(Input data Opens)
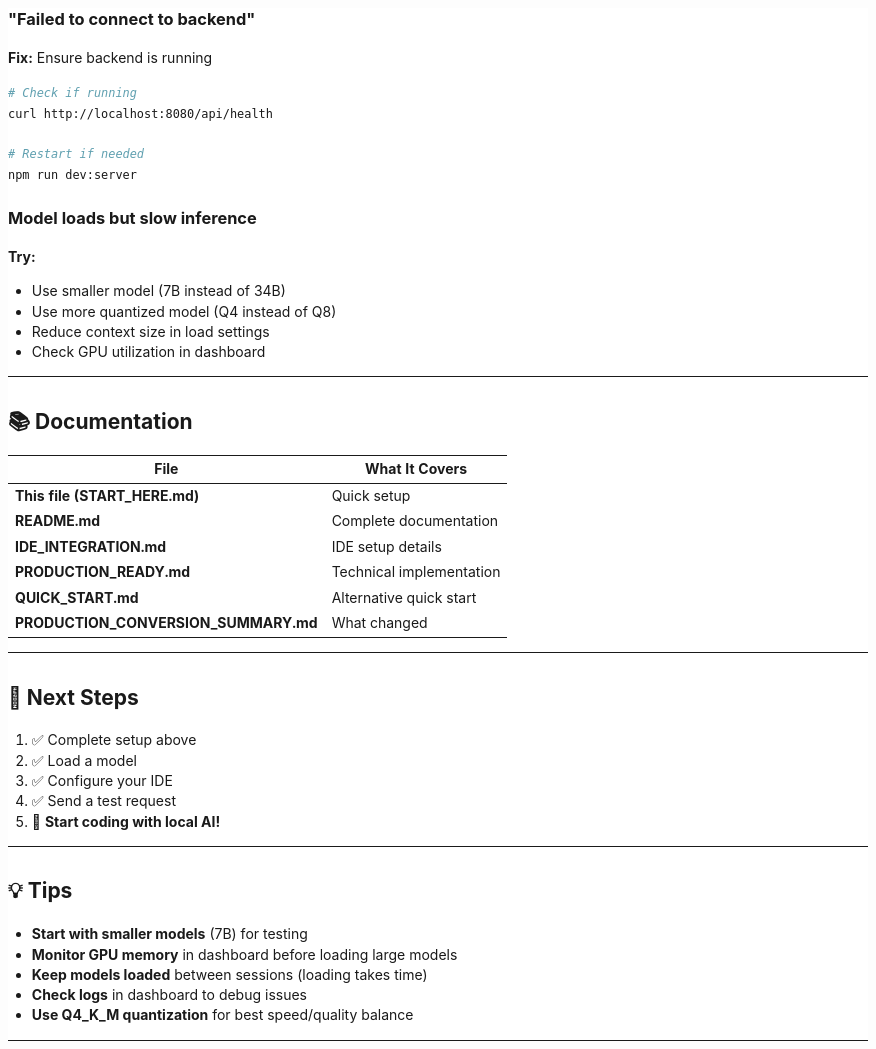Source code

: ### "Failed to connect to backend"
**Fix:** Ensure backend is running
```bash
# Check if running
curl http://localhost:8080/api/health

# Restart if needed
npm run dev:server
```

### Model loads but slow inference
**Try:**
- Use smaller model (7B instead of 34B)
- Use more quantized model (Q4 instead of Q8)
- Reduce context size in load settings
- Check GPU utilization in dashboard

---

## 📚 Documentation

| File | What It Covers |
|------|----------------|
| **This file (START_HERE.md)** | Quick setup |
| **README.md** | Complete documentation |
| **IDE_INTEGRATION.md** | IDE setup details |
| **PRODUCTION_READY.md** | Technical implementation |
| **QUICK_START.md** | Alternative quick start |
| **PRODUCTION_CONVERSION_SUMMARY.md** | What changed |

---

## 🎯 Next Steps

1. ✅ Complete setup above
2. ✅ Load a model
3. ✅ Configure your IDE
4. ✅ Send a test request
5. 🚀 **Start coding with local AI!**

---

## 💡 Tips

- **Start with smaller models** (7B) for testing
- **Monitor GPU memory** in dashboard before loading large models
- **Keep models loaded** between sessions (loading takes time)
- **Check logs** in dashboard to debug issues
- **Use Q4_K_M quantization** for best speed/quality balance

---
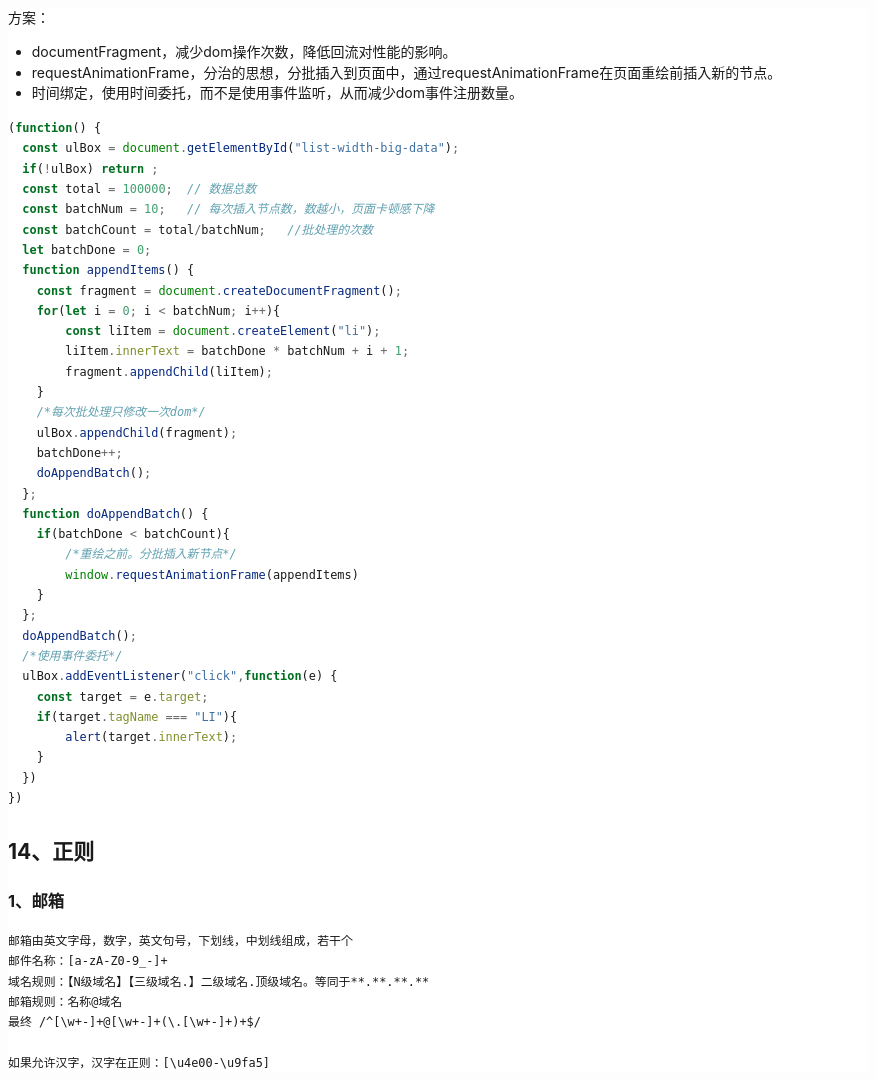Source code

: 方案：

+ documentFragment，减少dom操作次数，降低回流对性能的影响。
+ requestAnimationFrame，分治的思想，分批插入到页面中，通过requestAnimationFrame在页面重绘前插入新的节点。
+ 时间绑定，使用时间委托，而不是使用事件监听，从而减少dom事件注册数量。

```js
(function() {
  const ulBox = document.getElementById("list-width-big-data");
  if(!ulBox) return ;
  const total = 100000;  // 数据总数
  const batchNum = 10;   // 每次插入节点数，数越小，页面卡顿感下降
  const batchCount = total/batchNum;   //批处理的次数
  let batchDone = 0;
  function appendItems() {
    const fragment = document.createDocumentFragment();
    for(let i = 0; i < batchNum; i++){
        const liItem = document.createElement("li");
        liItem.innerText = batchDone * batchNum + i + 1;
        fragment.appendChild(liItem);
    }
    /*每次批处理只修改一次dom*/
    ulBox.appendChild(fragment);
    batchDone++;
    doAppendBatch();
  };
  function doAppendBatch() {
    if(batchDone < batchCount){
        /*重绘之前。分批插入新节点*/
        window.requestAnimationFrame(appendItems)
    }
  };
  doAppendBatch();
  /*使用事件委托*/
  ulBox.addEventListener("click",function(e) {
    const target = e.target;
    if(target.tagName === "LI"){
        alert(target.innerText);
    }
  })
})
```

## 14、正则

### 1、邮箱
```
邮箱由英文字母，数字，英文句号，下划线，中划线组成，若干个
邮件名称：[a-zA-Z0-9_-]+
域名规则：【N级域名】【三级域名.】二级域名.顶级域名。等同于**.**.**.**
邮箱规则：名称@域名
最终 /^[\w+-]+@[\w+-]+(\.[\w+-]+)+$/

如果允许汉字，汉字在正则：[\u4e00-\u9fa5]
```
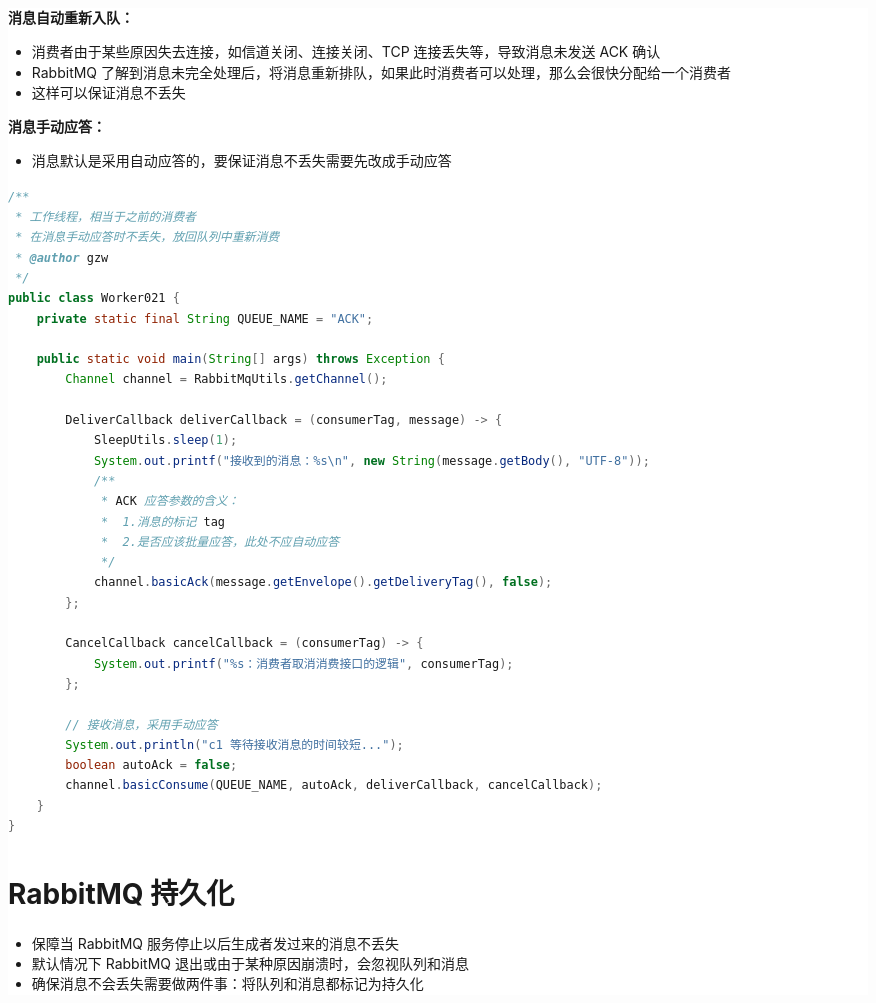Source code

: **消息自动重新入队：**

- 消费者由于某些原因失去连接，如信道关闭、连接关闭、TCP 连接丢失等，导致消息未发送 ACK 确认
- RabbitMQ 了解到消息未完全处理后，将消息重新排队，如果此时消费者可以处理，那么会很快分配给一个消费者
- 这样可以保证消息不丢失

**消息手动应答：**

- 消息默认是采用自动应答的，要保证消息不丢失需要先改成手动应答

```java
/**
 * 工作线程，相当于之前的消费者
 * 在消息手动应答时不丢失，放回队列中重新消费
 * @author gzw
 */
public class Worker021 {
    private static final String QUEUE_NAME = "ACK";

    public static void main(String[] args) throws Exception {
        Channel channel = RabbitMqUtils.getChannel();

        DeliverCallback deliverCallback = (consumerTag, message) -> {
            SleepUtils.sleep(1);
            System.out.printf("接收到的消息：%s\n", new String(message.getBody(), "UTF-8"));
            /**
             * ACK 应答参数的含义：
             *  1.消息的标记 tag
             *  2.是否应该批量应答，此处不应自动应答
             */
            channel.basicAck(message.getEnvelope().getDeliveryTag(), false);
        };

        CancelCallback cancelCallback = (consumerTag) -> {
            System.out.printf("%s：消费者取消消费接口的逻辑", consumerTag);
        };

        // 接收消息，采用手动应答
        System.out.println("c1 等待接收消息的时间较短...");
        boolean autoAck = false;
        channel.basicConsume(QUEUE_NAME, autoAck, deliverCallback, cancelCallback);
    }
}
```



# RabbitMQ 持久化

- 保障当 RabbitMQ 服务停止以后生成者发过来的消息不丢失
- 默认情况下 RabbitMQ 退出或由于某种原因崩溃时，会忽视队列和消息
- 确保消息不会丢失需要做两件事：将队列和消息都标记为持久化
(Input data Closes)
(Input data Opens)
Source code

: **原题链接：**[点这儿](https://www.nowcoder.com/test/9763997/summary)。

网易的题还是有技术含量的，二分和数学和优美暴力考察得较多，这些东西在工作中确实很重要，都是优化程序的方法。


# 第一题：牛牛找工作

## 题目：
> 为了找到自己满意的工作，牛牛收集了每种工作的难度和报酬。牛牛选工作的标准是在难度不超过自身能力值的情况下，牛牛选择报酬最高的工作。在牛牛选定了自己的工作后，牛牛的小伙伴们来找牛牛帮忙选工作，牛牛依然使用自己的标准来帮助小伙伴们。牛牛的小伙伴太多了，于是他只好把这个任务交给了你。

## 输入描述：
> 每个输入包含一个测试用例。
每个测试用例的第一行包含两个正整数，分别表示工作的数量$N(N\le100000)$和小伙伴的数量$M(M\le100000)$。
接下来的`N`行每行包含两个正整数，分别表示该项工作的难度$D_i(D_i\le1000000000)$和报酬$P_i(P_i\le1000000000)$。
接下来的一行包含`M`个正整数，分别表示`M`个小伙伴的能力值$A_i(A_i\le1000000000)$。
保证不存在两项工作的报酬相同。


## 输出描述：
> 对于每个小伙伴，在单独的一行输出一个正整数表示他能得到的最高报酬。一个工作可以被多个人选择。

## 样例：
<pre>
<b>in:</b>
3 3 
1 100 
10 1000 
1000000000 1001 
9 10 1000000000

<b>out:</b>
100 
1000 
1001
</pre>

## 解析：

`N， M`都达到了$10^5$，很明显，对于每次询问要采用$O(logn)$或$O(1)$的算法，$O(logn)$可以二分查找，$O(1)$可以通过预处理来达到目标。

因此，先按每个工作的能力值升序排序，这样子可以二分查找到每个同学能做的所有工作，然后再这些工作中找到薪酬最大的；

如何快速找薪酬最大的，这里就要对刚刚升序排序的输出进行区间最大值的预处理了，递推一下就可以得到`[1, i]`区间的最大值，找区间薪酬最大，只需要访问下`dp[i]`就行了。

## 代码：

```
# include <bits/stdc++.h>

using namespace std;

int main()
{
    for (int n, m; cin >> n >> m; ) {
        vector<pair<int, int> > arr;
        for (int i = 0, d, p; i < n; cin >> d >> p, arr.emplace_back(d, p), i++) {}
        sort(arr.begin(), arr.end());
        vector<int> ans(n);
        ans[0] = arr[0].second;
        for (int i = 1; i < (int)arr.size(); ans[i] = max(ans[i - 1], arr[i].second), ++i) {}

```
(Input data Closes)
(Input data Opens)
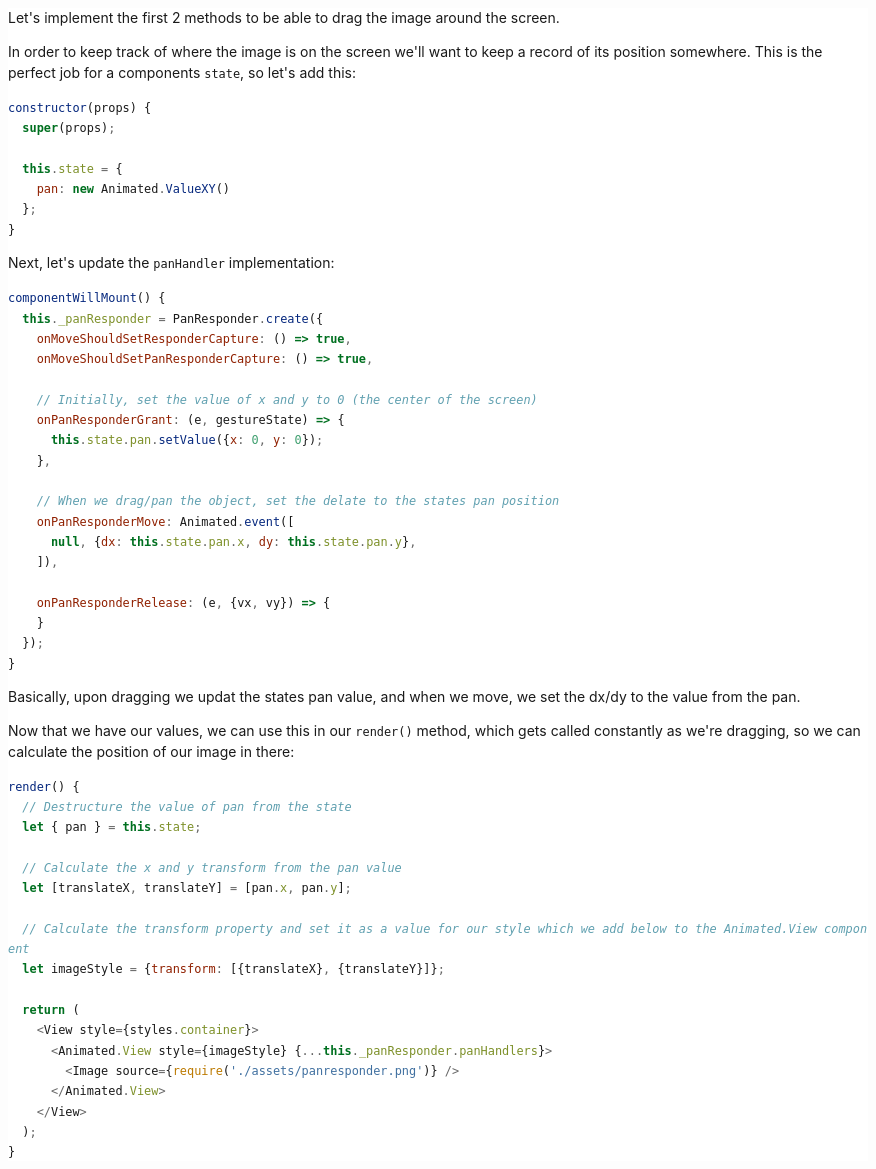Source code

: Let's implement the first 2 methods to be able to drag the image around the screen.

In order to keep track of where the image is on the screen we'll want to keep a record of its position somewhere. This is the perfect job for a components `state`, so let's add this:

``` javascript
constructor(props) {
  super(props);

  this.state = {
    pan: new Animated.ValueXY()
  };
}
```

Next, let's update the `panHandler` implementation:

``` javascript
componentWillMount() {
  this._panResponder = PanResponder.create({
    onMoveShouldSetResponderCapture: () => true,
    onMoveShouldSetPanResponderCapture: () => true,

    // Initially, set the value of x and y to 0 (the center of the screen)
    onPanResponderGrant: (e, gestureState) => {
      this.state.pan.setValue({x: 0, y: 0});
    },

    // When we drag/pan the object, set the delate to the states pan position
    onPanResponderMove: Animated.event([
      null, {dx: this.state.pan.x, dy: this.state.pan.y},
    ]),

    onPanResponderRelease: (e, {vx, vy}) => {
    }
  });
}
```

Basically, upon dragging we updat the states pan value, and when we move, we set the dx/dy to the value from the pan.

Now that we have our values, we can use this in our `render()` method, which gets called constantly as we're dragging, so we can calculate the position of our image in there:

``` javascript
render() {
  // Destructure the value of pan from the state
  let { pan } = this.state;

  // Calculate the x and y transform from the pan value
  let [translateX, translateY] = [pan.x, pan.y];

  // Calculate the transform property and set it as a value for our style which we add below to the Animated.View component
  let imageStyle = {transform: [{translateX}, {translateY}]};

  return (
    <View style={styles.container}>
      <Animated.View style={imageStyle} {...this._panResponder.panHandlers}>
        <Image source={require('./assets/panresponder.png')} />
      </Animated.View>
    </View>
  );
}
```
(Input data Closes)
▶ [What the task asks] The lines in the entries above that carry the word "static" must be copied.

▶ [Exercise output]
    private static final String QUEUE_NAME = "ACK";
    public static void main(String[] args) throws Exception {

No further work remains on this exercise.